Stated exercise
Copy out the records below, swapping every "common name" for "vernacular name" and leaving everything else as it is.

Stored data entries
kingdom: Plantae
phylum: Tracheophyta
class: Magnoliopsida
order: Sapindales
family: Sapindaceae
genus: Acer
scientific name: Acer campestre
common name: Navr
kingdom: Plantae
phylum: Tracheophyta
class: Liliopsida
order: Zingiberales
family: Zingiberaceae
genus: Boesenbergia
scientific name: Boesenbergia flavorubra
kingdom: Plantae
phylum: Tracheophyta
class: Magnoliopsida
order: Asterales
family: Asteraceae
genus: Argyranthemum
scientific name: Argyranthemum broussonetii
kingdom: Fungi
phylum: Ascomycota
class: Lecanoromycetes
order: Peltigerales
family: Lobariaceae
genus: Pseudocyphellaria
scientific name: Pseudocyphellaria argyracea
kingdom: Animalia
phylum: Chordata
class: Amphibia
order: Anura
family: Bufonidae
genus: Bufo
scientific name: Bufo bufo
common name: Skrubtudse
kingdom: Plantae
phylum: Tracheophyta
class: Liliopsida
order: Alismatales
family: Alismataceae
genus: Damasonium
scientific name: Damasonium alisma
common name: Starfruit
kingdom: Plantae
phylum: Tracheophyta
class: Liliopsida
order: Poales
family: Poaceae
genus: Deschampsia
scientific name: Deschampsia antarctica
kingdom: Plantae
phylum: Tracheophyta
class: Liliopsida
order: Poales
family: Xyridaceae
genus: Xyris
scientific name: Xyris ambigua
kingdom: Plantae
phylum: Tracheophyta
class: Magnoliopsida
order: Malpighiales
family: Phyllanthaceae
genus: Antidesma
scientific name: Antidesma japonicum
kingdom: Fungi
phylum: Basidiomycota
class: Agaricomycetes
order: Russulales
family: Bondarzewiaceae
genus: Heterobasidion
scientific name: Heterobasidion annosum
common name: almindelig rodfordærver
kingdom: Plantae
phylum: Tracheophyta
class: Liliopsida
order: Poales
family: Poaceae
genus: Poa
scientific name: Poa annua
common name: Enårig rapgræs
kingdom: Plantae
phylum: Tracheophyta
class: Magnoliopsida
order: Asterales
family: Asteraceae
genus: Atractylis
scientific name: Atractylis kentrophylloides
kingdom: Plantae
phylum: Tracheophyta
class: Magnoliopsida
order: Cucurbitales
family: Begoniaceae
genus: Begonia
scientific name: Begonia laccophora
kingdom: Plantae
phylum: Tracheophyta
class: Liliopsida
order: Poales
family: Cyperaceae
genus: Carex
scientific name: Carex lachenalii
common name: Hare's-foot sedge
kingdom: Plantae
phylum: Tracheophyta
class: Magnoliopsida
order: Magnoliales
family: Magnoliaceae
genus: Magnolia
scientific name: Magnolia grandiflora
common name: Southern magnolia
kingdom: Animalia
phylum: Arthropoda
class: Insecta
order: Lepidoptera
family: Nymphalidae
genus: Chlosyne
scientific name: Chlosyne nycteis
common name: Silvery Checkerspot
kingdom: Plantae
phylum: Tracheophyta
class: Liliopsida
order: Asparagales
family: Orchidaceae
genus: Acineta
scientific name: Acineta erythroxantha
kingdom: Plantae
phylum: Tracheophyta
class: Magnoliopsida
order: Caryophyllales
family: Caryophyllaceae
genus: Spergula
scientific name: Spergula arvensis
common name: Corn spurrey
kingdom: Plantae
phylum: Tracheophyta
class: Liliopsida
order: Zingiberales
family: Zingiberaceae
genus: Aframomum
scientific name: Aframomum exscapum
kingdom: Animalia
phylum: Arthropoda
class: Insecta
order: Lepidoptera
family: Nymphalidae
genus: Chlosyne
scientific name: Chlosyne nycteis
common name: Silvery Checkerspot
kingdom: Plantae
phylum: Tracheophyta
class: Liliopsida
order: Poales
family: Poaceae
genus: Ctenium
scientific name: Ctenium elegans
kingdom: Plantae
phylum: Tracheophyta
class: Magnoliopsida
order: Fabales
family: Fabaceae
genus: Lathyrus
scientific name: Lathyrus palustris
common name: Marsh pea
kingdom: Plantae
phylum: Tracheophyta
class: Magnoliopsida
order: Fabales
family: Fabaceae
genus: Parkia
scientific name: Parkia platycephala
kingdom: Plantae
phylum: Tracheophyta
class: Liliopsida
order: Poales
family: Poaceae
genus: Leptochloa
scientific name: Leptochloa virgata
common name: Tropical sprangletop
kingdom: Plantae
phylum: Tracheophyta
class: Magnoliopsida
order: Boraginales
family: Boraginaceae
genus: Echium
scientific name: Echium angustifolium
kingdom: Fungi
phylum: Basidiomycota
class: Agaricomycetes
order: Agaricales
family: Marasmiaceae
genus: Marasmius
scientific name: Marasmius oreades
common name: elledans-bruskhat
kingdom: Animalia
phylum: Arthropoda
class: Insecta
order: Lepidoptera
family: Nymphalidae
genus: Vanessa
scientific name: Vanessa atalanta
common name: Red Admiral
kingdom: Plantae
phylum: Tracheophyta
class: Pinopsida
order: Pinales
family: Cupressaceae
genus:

Task result
kingdom: Plantae
phylum: Tracheophyta
class: Magnoliopsida
order: Sapindales
family: Sapindaceae
genus: Acer
scientific name: Acer campestre
vernacular name: Navr
kingdom: Plantae
phylum: Tracheophyta
class: Liliopsida
order: Zingiberales
family: Zingiberaceae
genus: Boesenbergia
scientific name: Boesenbergia flavorubra
kingdom: Plantae
phylum: Tracheophyta
class: Magnoliopsida
order: Asterales
family: Asteraceae
genus: Argyranthemum
scientific name: Argyranthemum broussonetii
kingdom: Fungi
phylum: Ascomycota
class: Lecanoromycetes
order: Peltigerales
family: Lobariaceae
genus: Pseudocyphellaria
scientific name: Pseudocyphellaria argyracea
kingdom: Animalia
phylum: Chordata
class: Amphibia
order: Anura
family: Bufonidae
genus: Bufo
scientific name: Bufo bufo
vernacular name: Skrubtudse
kingdom: Plantae
phylum: Tracheophyta
class: Liliopsida
order: Alismatales
family: Alismataceae
genus: Damasonium
scientific name: Damasonium alisma
vernacular name: Starfruit
kingdom: Plantae
phylum: Tracheophyta
class: Liliopsida
order: Poales
family: Poaceae
genus: Deschampsia
scientific name: Deschampsia antarctica
kingdom: Plantae
phylum: Tracheophyta
class: Liliopsida
order: Poales
family: Xyridaceae
genus: Xyris
scientific name: Xyris ambigua
kingdom: Plantae
phylum: Tracheophyta
class: Magnoliopsida
order: Malpighiales
family: Phyllanthaceae
genus: Antidesma
scientific name: Antidesma japonicum
kingdom: Fungi
phylum: Basidiomycota
class: Agaricomycetes
order: Russulales
family: Bondarzewiaceae
genus: Heterobasidion
scientific name: Heterobasidion annosum
vernacular name: almindelig rodfordærver
kingdom: Plantae
phylum: Tracheophyta
class: Liliopsida
order: Poales
family: Poaceae
genus: Poa
scientific name: Poa annua
vernacular name: Enårig rapgræs
kingdom: Plantae
phylum: Tracheophyta
class: Magnoliopsida
order: Asterales
family: Asteraceae
genus: Atractylis
scientific name: Atractylis kentrophylloides
kingdom: Plantae
phylum: Tracheophyta
class: Magnoliopsida
order: Cucurbitales
family: Begoniaceae
genus: Begonia
scientific name: Begonia laccophora
kingdom: Plantae
phylum: Tracheophyta
class: Liliopsida
order: Poales
family: Cyperaceae
genus: Carex
scientific name: Carex lachenalii
vernacular name: Hare's-foot sedge
kingdom: Plantae
phylum: Tracheophyta
class: Magnoliopsida
order: Magnoliales
family: Magnoliaceae
genus: Magnolia
scientific name: Magnolia grandiflora
vernacular name: Southern magnolia
kingdom: Animalia
phylum: Arthropoda
class: Insecta
order: Lepidoptera
family: Nymphalidae
genus: Chlosyne
scientific name: Chlosyne nycteis
vernacular name: Silvery Checkerspot
kingdom: Plantae
phylum: Tracheophyta
class: Liliopsida
order: Asparagales
family: Orchidaceae
genus: Acineta
scientific name: Acineta erythroxantha
kingdom: Plantae
phylum: Tracheophyta
class: Magnoliopsida
order: Caryophyllales
family: Caryophyllaceae
genus: Spergula
scientific name: Spergula arvensis
vernacular name: Corn spurrey
kingdom: Plantae
phylum: Tracheophyta
class: Liliopsida
order: Zingiberales
family: Zingiberaceae
genus: Aframomum
scientific name: Aframomum exscapum
kingdom: Animalia
phylum: Arthropoda
class: Insecta
order: Lepidoptera
family: Nymphalidae
genus: Chlosyne
scientific name: Chlosyne nycteis
vernacular name: Silvery Checkerspot
kingdom: Plantae
phylum: Tracheophyta
class: Liliopsida
order: Poales
family: Poaceae
genus: Ctenium
scientific name: Ctenium elegans
kingdom: Plantae
phylum: Tracheophyta
class: Magnoliopsida
order: Fabales
family: Fabaceae
genus: Lathyrus
scientific name: Lathyrus palustris
vernacular name: Marsh pea
kingdom: Plantae
phylum: Tracheophyta
class: Magnoliopsida
order: Fabales
family: Fabaceae
genus: Parkia
scientific name: Parkia platycephala
kingdom: Plantae
phylum: Tracheophyta
class: Liliopsida
order: Poales
family: Poaceae
genus: Leptochloa
scientific name: Leptochloa virgata
vernacular name: Tropical sprangletop
kingdom: Plantae
phylum: Tracheophyta
class: Magnoliopsida
order: Boraginales
family: Boraginaceae
genus: Echium
scientific name: Echium angustifolium
kingdom: Fungi
phylum: Basidiomycota
class: Agaricomycetes
order: Agaricales
family: Marasmiaceae
genus: Marasmius
scientific name: Marasmius oreades
vernacular name: elledans-bruskhat
kingdom: Animalia
phylum: Arthropoda
class: Insecta
order: Lepidoptera
family: Nymphalidae
genus: Vanessa
scientific name: Vanessa atalanta
vernacular name: Red Admiral
kingdom: Plantae
phylum: Tracheophyta
class: Pinopsida
order: Pinales
family: Cupressaceae
genus:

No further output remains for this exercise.